Turning the overhead lights on, he sat down across the table and started
chatting
with me. His name is Joseph Abraham, a Christian, and has been a sailor
for 30 years. He has toured Europe, but not yet the USA. I finally gather
enough courage to ask him his job on the ship. He laughs, and says "Captain".
On the second day of the cruise, the ship pulls into the port serving
Jakarta, and the ship's population decreases by 20% or so. My new friends
Hery Yanto from the Island of Madura, Arsyad from Sulawesi, and I, take
that opportunity to relocate to the lowest deck of the ship. Not because
it is noisy and "undesirable", but because it is not nearly as crowded.

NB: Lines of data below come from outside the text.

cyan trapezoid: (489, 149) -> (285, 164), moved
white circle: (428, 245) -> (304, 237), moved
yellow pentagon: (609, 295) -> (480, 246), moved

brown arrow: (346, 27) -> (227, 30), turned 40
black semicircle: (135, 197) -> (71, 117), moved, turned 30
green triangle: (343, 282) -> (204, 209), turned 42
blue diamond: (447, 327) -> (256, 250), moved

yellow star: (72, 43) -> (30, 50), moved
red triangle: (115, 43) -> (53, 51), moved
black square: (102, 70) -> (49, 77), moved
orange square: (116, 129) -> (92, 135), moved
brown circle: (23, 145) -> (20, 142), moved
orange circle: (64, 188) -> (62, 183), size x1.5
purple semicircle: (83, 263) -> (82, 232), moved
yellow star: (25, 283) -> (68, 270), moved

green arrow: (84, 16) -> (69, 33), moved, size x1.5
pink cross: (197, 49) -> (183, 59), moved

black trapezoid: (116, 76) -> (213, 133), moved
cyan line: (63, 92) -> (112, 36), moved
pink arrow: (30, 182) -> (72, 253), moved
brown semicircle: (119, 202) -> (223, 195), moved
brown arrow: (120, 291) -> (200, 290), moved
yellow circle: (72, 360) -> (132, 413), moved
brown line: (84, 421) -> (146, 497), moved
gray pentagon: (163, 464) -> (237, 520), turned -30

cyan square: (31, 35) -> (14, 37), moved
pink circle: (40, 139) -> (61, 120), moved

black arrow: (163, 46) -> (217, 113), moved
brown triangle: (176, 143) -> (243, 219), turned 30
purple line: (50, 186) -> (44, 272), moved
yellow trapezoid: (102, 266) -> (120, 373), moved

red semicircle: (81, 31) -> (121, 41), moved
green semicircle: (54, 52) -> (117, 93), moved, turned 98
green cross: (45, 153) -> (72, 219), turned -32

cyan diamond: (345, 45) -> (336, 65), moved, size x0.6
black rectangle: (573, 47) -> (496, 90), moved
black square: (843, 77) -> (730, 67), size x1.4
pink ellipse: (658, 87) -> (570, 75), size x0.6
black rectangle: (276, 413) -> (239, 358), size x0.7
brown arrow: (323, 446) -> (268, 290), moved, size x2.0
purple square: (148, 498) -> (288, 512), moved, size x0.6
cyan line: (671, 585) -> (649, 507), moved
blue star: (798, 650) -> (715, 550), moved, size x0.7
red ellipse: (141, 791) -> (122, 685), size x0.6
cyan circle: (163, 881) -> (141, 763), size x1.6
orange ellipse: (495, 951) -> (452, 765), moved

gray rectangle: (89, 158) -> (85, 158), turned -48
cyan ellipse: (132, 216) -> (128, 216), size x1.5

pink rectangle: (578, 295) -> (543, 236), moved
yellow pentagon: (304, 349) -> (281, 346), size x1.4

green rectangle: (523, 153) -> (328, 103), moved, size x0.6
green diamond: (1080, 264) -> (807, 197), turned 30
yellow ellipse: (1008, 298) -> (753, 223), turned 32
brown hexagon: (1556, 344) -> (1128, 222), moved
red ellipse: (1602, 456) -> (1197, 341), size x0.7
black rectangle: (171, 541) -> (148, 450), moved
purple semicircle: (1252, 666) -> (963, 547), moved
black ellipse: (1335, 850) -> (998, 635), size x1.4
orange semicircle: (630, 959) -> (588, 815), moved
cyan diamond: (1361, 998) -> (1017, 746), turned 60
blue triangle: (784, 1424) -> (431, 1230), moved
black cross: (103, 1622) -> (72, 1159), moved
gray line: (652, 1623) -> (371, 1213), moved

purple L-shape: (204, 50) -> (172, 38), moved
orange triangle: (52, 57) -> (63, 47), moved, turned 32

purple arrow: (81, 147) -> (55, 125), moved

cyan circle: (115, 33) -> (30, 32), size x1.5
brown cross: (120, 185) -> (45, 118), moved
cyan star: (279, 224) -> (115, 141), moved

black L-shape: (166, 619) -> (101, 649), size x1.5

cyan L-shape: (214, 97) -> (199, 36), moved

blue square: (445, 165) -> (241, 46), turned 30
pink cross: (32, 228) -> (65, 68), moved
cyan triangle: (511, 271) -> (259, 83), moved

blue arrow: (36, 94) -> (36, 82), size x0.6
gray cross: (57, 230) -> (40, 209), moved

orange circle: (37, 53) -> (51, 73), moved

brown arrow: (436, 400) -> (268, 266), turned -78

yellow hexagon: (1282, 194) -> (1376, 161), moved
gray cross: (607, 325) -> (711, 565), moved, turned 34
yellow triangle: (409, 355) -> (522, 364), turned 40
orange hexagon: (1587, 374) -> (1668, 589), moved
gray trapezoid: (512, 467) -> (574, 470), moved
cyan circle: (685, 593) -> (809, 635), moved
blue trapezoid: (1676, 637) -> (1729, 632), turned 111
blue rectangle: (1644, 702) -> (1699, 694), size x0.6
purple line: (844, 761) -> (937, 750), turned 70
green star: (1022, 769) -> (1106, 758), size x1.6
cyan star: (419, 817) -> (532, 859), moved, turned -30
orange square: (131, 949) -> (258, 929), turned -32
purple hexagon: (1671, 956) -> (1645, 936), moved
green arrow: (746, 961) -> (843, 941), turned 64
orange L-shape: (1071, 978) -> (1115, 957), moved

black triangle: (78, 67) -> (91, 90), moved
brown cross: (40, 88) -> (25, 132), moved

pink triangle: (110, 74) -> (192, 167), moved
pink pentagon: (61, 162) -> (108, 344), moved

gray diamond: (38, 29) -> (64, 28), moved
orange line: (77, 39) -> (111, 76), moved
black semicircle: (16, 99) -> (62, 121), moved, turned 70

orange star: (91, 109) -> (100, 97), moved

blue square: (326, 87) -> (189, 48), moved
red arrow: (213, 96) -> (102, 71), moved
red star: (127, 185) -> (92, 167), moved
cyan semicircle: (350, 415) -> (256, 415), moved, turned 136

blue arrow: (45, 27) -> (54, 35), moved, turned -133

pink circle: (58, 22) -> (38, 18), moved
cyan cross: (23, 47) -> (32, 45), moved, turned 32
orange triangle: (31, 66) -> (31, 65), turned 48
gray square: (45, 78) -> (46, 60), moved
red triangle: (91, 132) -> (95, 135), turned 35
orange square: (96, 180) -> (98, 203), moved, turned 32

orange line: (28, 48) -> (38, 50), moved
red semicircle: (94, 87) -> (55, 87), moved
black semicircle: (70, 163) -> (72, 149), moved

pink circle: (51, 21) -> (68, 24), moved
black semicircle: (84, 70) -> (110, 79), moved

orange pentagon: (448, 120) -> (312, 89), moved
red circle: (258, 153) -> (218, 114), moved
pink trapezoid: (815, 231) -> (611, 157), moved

We choose an area in the corner, rather than in the open, for the added
security. We also pay a small fee to use a vinyl coated, 3-inch thick mattress
for the bunk-like platform. I'm able to grab a few hours
of sleep on the second night of the trip. The crew in charge of the movie
theater allows me to play my fiddle there when not in use for showing films
or sleeping. On the third day, I find a snack shop to supplement the horrible
meals that are served prisoner style. A team of five researchers are going
to a three country Coral Rehabilitation Conference in Kijang, and I encourage
them to place the proceedings on the Internet. They say sure, - just fund
the project. I suggest Micro Soft's Bill Gates as a more likely philanthropist,
and suggest ways to get his attention. Over half of the passengers disembark
in the port of Kijang, and the crew tells us our claimed territory is being
closed - we must find another deck. No big deal, lots of places to chose
from now.
Four
days is enough time to place my unfortunate Surabaya experience behind
me. The ship pulls into Dumai about 12:30 in the afternoon, just after
the ferry leaves for Malaysia. I fight my way through the hordes of hawkers,
and find a laid-back becak driver for a ride into town to buy round-trip
passage on the Indomal Express to Melaka, and to do something about sleeping
tonight. My old travel guide tells me nothing about Dumai, an oil port,
with no attractions, and best avoided. After finding a 6 room hotel so
new it didn't have a sign, I spend the rest of the day just walking from
one end of town to the other, under the very hot sun. All foreigners are
fair game for yelling "Hello Mista", and "Where you going?" and "Where
you from?" and trying to sell something, or anything. The photo at right,
taken from the balcony at the end of my hallway, shows the main street
in front of the market area.
Even
though the hotel room is new, it still has mosquitoes. Down to the market
to buy fruit for the trip tomorrow, and a box of mosquito coils, as a netting
solution has not worked. Bumped into a couple from Melaka I had met while
strolling earlier, and enjoyed dinner with them. They complain about Indonesia
being so crude and backwards, but I don't really understand what they mean.
They speak Chinese, Malay, and English fluently. The hawkers can tell they
are not Indonesian, but I can not. I'm about to get another education.